Silent reading and reading aloud
I’ve always distinguished reading aloud from silent reading in my teaching practices. I rarely ask my students to read a text aloud. If I do, it’s only for only ONE purpose in mind: to practice pronunciation. Reading a text aloud develops the ability to read accurately, improves pronunciation, and trains learners to read fluently (the ability to quickly decode the text). An understanding of punctuation is also a skill that oral reading can develop.
I just don’t get why reading aloud should be assigned at all in ELT apart from the above reasons. Why does a teacher need to ask students to open the textbook and tell one of them to read a text on a certain page while the others are not necessarily following the reading?
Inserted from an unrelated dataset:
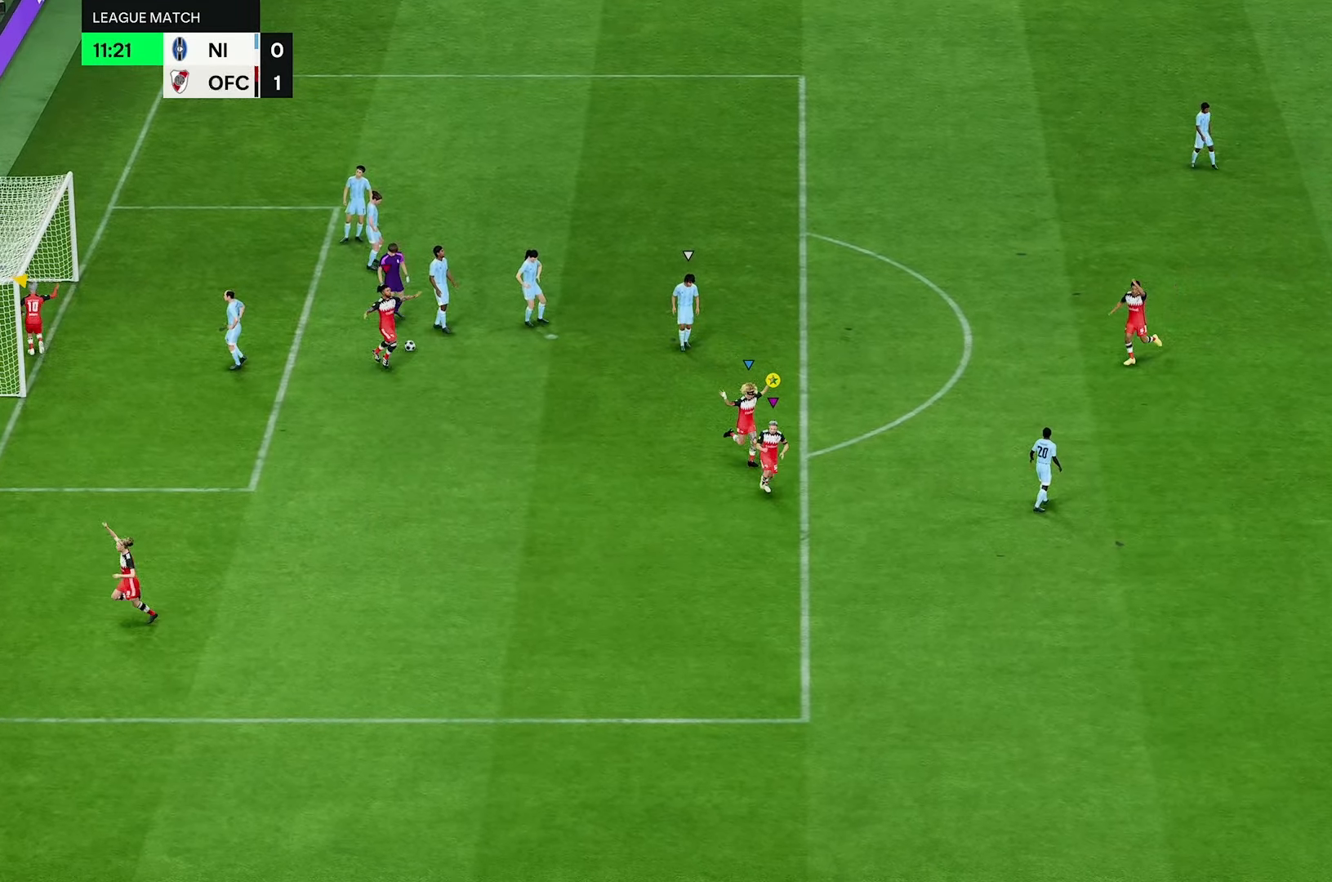
{"dt_ms": 500, "buttons": [], "left_stick": "down-right", "right_stick": "center", "events": []}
Most probably, they might be daydreaming, even sleeping 🙂 In fact, the disadvantages of reading aloud outweigh the advantages. But this has to be empirically proven.
The disadvantages of oral reading
So let’s consider the disadvantages of reading out aloud:
- Do the students understand the content when he/she reads aloud? I don’t think so. Students’ main concern when reading aloud is to struggle with the script and try to decode it. Little attention is paid to meaning.
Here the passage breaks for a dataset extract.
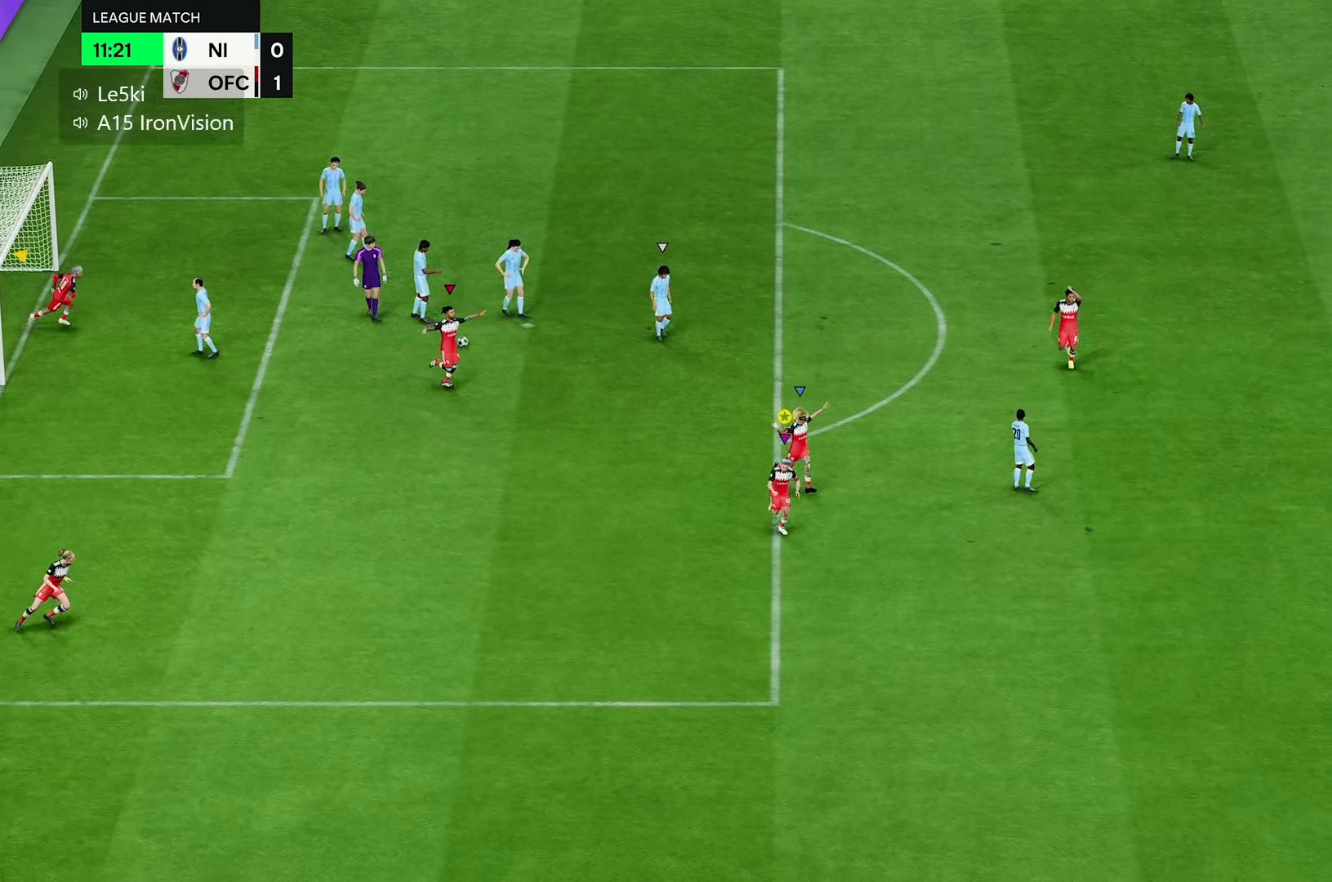
{"dt_ms": 500, "buttons": [], "left_stick": "center", "right_stick": "center", "events": [[83, "left_stick", "center"]]}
- The activity is done by one student. The other students are passively listening (if they are listening at all)
- Students don’t understand the purpose of the reading-aloud activity. They just read because they are told to do so.
- It is a huge waste of precious time.
Meaningful oral reading activities
How to make it more meaningful?
- While a student is reading out loud, the others are invited to CLOSE their textbooks!
- Give the listening students a list of words on sheets of paper and tell them that they have to tick the vocabulary items that they hear.
- Or give them a focus question that they have to answer while they are listening.
- You might also try to give them a chart to fill while they are listening.
- Another activity that you might use while a student is reading out a text loud is to tell them to rewrite in their own words what the text is about.
Of course, you can think of other creative ways. I would be curious to know how you use the activity in your class!